**Work instructions**
From the records below, extract all the text exactly and leave the images behind.

Records from a dataset
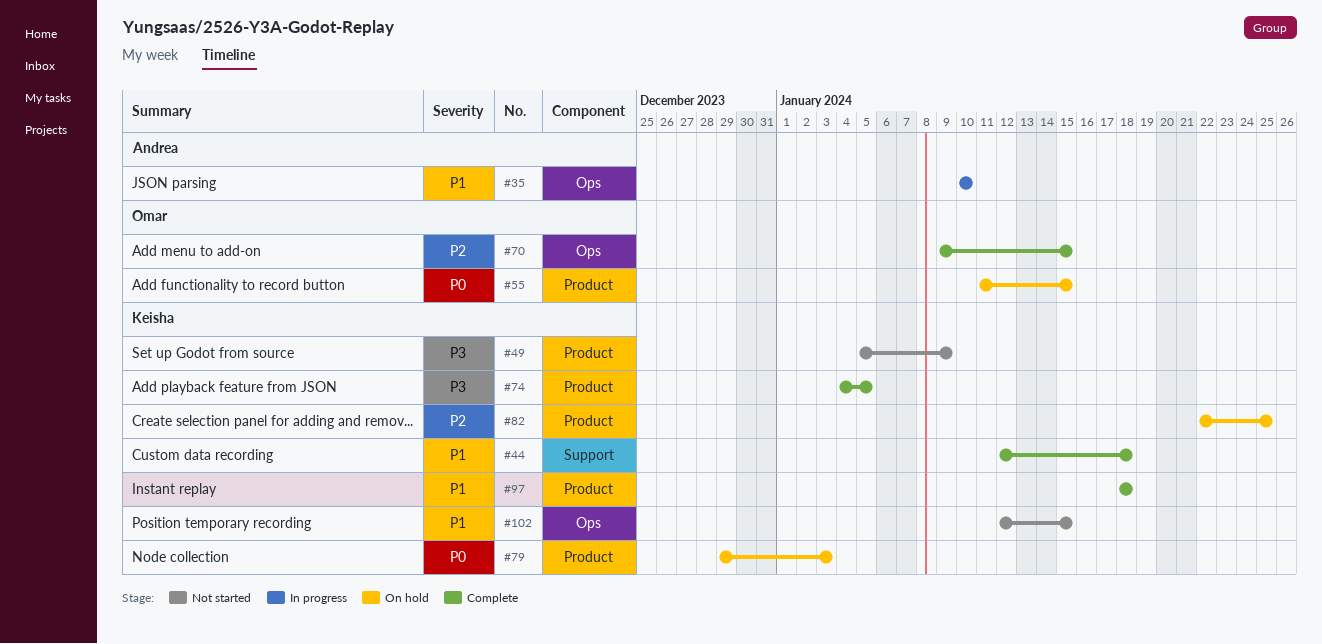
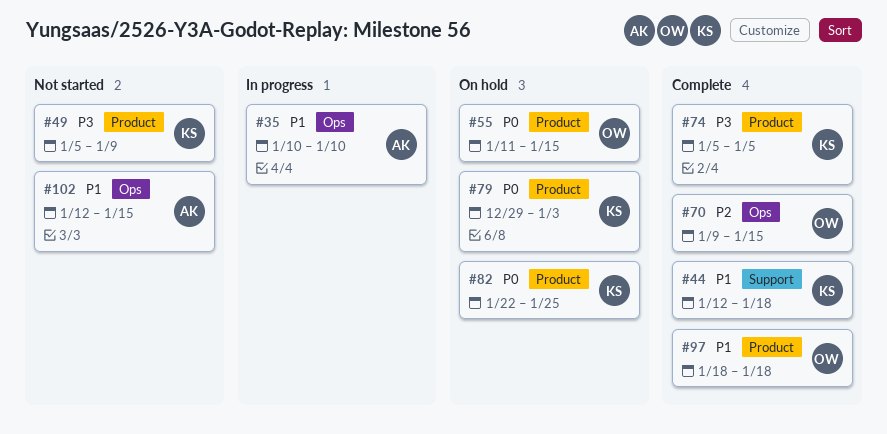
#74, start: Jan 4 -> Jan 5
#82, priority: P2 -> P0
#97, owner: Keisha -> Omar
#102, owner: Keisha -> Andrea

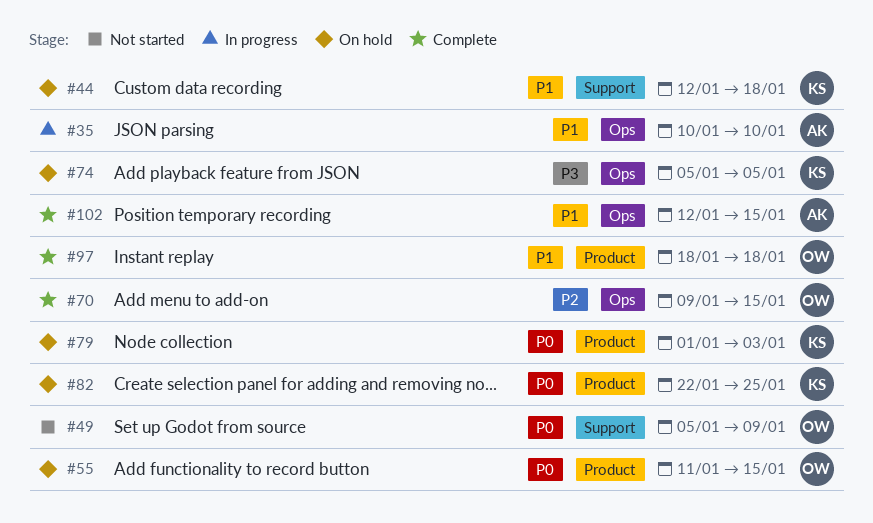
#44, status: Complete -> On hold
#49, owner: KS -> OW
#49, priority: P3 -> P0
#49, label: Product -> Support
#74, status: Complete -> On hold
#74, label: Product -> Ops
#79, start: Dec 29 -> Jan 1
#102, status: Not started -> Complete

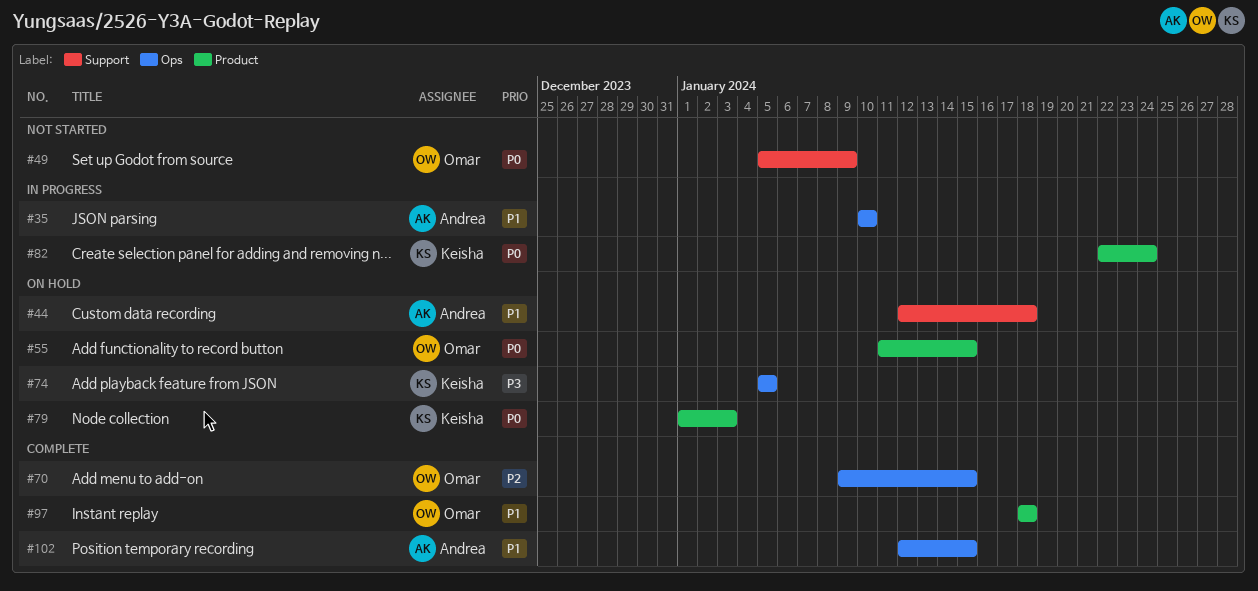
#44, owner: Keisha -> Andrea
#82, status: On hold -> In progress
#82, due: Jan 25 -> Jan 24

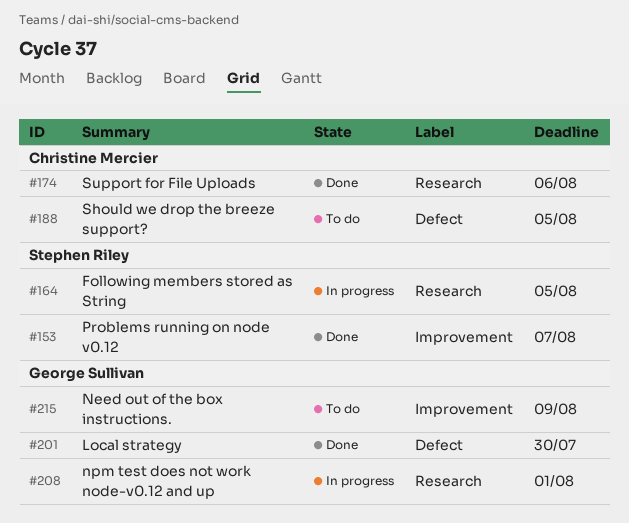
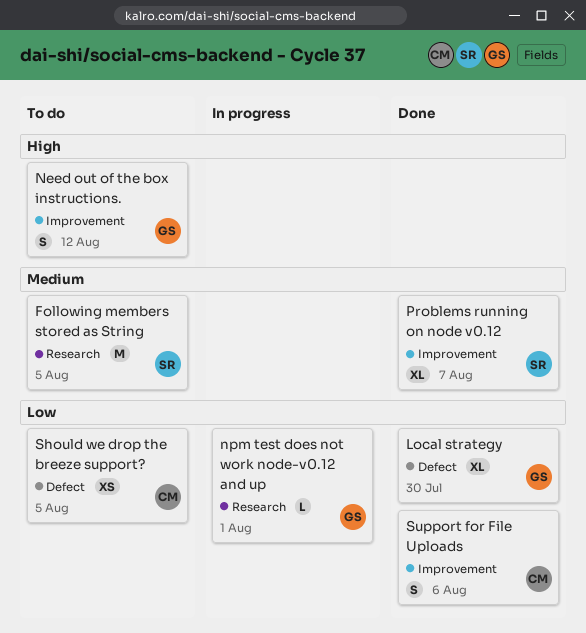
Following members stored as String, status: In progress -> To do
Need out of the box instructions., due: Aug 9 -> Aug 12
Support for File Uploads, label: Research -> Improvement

**Answer for the task**
#74, start: Jan 4 -> Jan 5
#82, priority: P2 -> P0
#97, owner: Keisha -> Omar
#102, owner: Keisha -> Andrea

#44, status: Complete -> On hold
#49, owner: KS -> OW
#49, priority: P3 -> P0
#49, label: Product -> Support
#74, status: Complete -> On hold
#74, label: Product -> Ops
#79, start: Dec 29 -> Jan 1
#102, status: Not started -> Complete

#44, owner: Keisha -> Andrea
#82, status: On hold -> In progress
#82, due: Jan 25 -> Jan 24

Following members stored as String, status: In progress -> To do
Need out of the box instructions., due: Aug 9 -> Aug 12
Support for File Uploads, label: Research -> Improvement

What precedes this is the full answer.